Excerpted passage Start Marker
As a consequence of massive fiscal gap, the federal debt held by the public is projected to rise abruptly, from 35 percent in 2007, before the Great Recession , and 79 percent in 2019 to 104.4 percent in 2021 (or $21.9 trillion), and 107 percent in 2023, the highest level in the nation’s history, as the chart below shows. The gross federal debt to GDP, which includes intergovernmental holdings or debt owned by some federal agencies, such as Social Security trust funds, is even higher (it surpassed the economy's size several years ago).
But does all this debt matter, or should we stop worrying and love the (debt) bomb? You see, some mainstream economists, including the most renowned ones, argue that debt is not a problem in the current world of ultra-low interest rates . As long as the interest rate on government debt is lower than the GDP growth, we can roll over debt, and the debt-to-GDP ratio will slowly decline over time.
It’s hard to argue with mathematics. However, there are three critical problems here, which are hidden in the beauty of algebra. First, at some point, the public debt begins to drag down economic growth . This is because the current high public debt results from excessive unproductive government spending that extracts resources from the private sector, crowding out more productive spending.
Second, the current happy environment of ultra-low interest rates may not last forever . It may merely be not scalable. As John Cochrane asks :
Bond market investors lend 100% of GDP to the US government at 1% interest. Will they lend 200% of GDP at the same low interest rate, or will they start to require higher interest rates?
In other words, there is a limit of debt, beyond which markets will not lend and we will face a sovereign-debt crisis. This limit may be significantly higher than the current level of debt to GDP, but it exists. And finding this limit will be painful. You see, the debt crisis comes always as a surprise. Lehman Brothers borrowed at low rates until it didn’t. Greece borrowed at low rates until it didn’t.
The third problem is that we can indeed roll over debt infinitely without destabilizing the debt-to-GDP ratio only when the government runs a primary surplus (revenues are greater than spending excluding debt interest payments), and the budget is structurally balanced. Yes, you guessed – this is not the case. The US government runs primary deficits , adding to the pile of debt, even though bond yields are lower than the GDP growth. Politicians are unable to produce balanced budgets as they want to support current consumption to please the voters.
Hence, the debt really matters, and it would need to be addressed eventually . How? Painfully. Through financial repression and inflation. That is how the US exited a massive debt-to-GDP ratio from WWII. True, the economic growth was fast, while the government ran primary surpluses for decades. But it’s only part of the story. The other is that interest rates were kept artificially low, while high inflation occurred in the late 1940s and devaluing much debt in the 1970s. Given the current sluggish growth and fiscal irresponsibility, the government will have to rely even more on inflation and financial repression.
So, the risk of either debt crisis or inflation outbreak to devalue the indebtedness should support the demand for gold as a safe-haven and as an inflation-hedge and, thus, the gold prices. The unpleasant truth is that the world fell into the debt trap – and the longer it sits there, the harder the escape will be. And the larger will be the expansion of the Fed’s balance sheet , due to the monetization of debt, and the more extended period of negative real interest rates , which should be bullish for gold.
Excerpted passage End Marker
Information given Start Marker
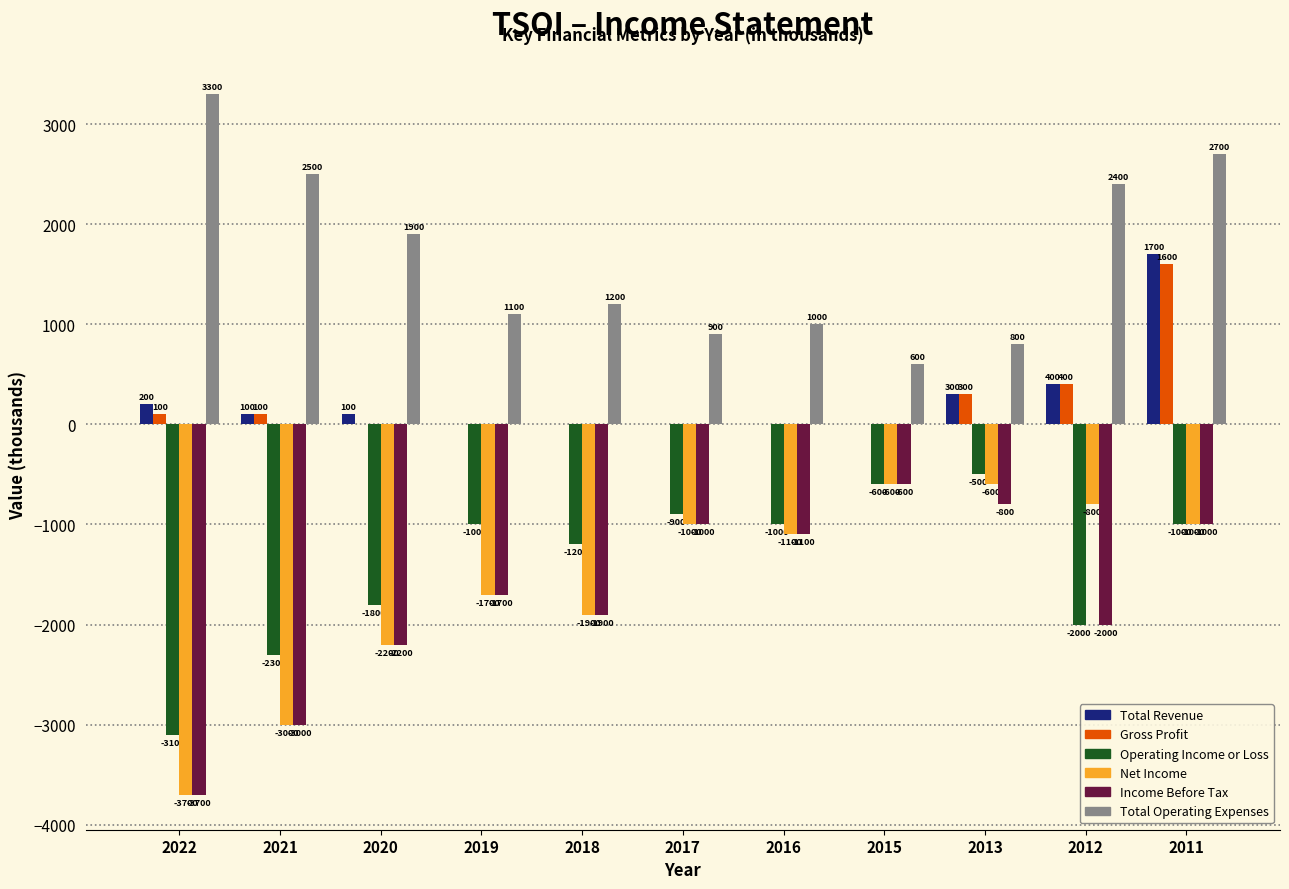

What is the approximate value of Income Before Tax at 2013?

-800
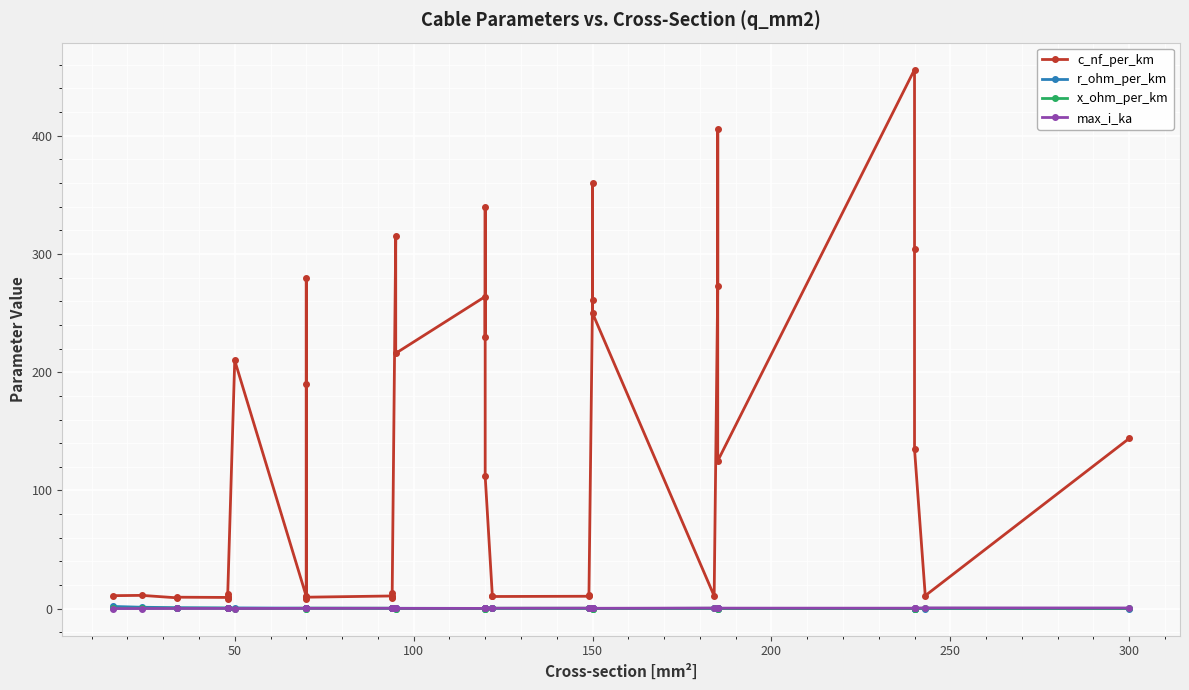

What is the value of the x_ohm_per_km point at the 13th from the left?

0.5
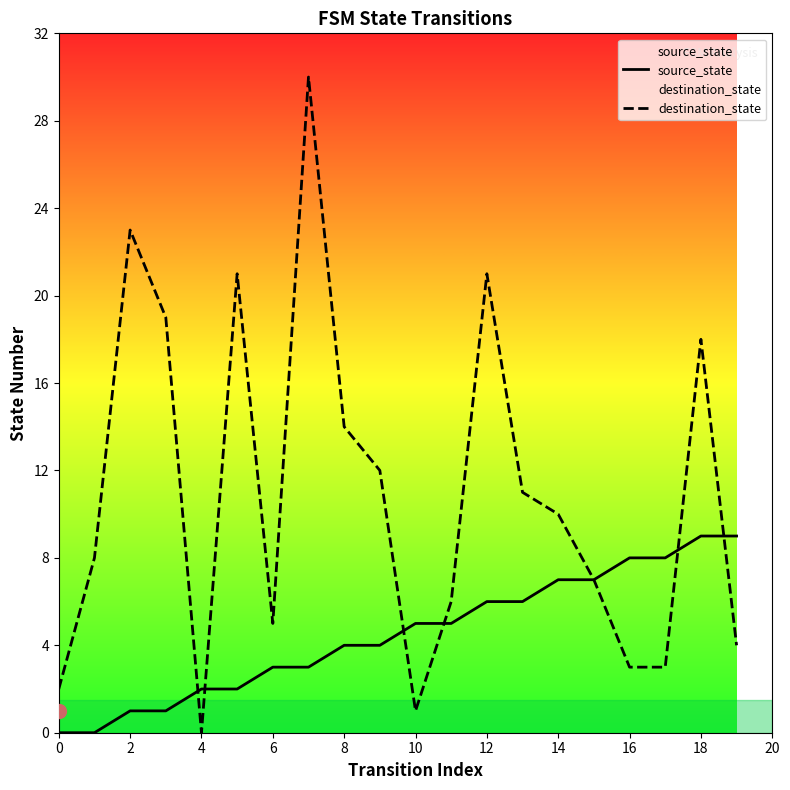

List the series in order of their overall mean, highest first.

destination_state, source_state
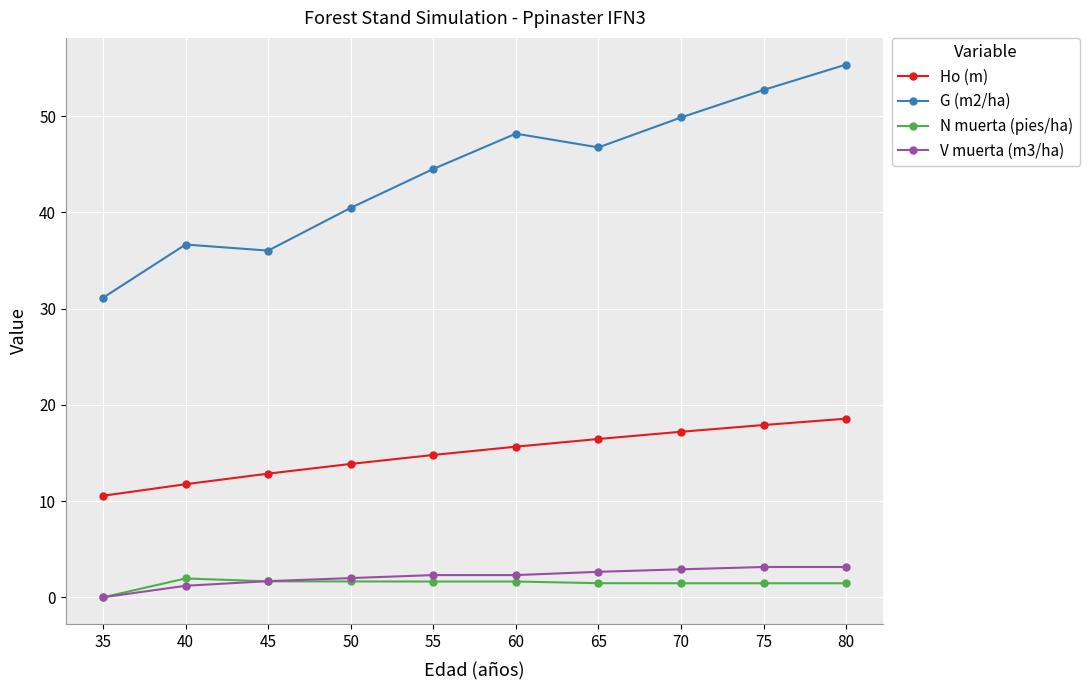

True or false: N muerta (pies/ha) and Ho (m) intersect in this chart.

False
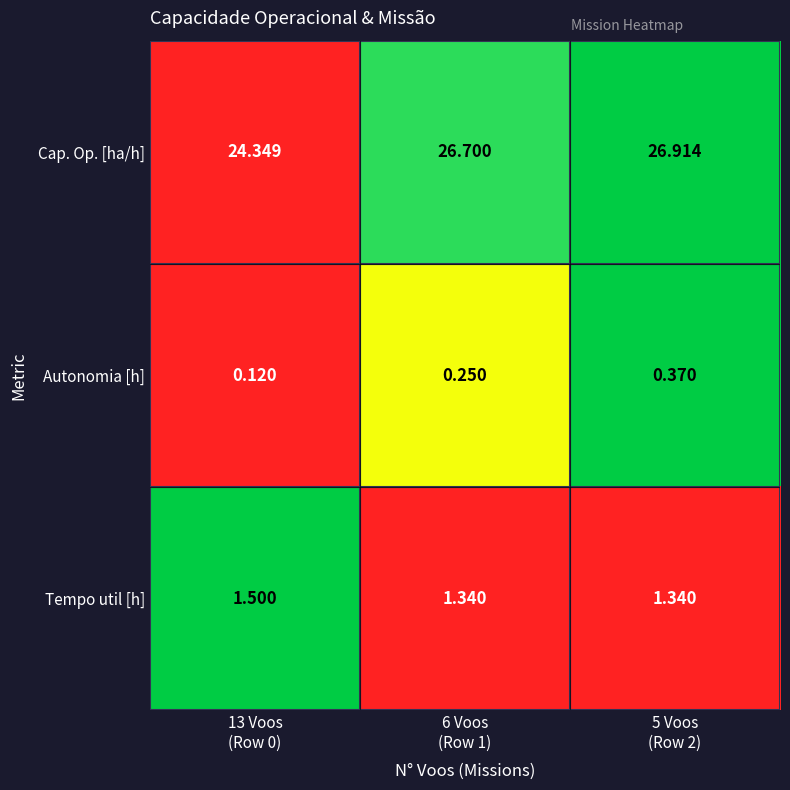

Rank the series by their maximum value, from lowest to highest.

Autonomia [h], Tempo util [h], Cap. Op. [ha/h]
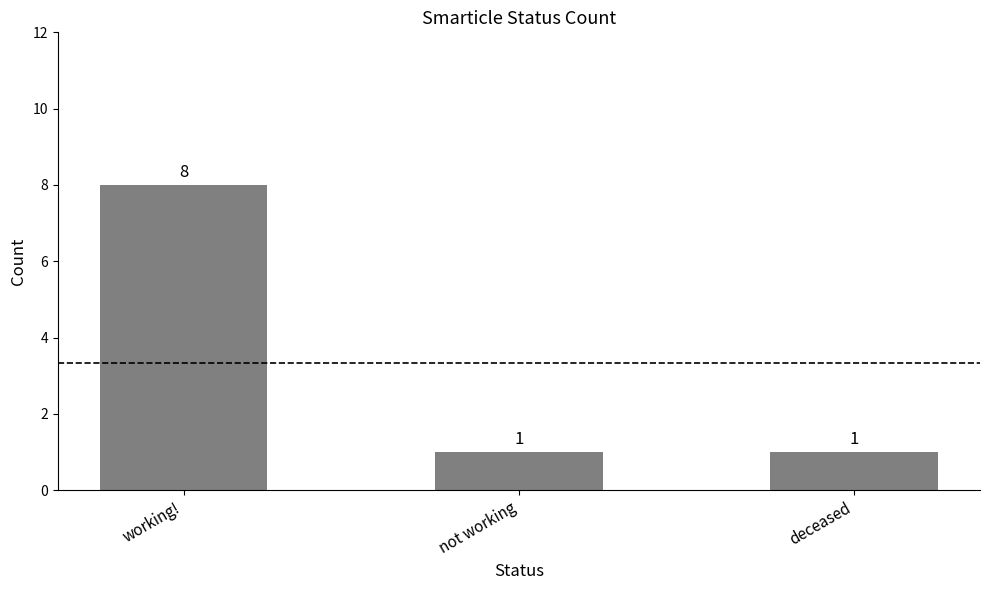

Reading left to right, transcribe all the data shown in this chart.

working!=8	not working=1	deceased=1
Information given End Marker
### Exercise requirements:
For each statement, say yes or no according to the text about federal debt and quote the words from it that decide. (a) Federal debt held by the public is projected to reach 104.4 percent in 2021. (b) The US government runs primary surpluses. (c) Fast economic growth alone explains how the US exited its debt-to-GDP ratio after WWII. Answer from the text about federal debt alone.

### Result of the exercise:
(a) Yes: "to 104.4 percent in 2021 (or $21.9 trillion)"
(b) No: "The US government runs primary deficits"
(c) No: "But it’s only part of the story. The other is that interest rates were kept artificially low"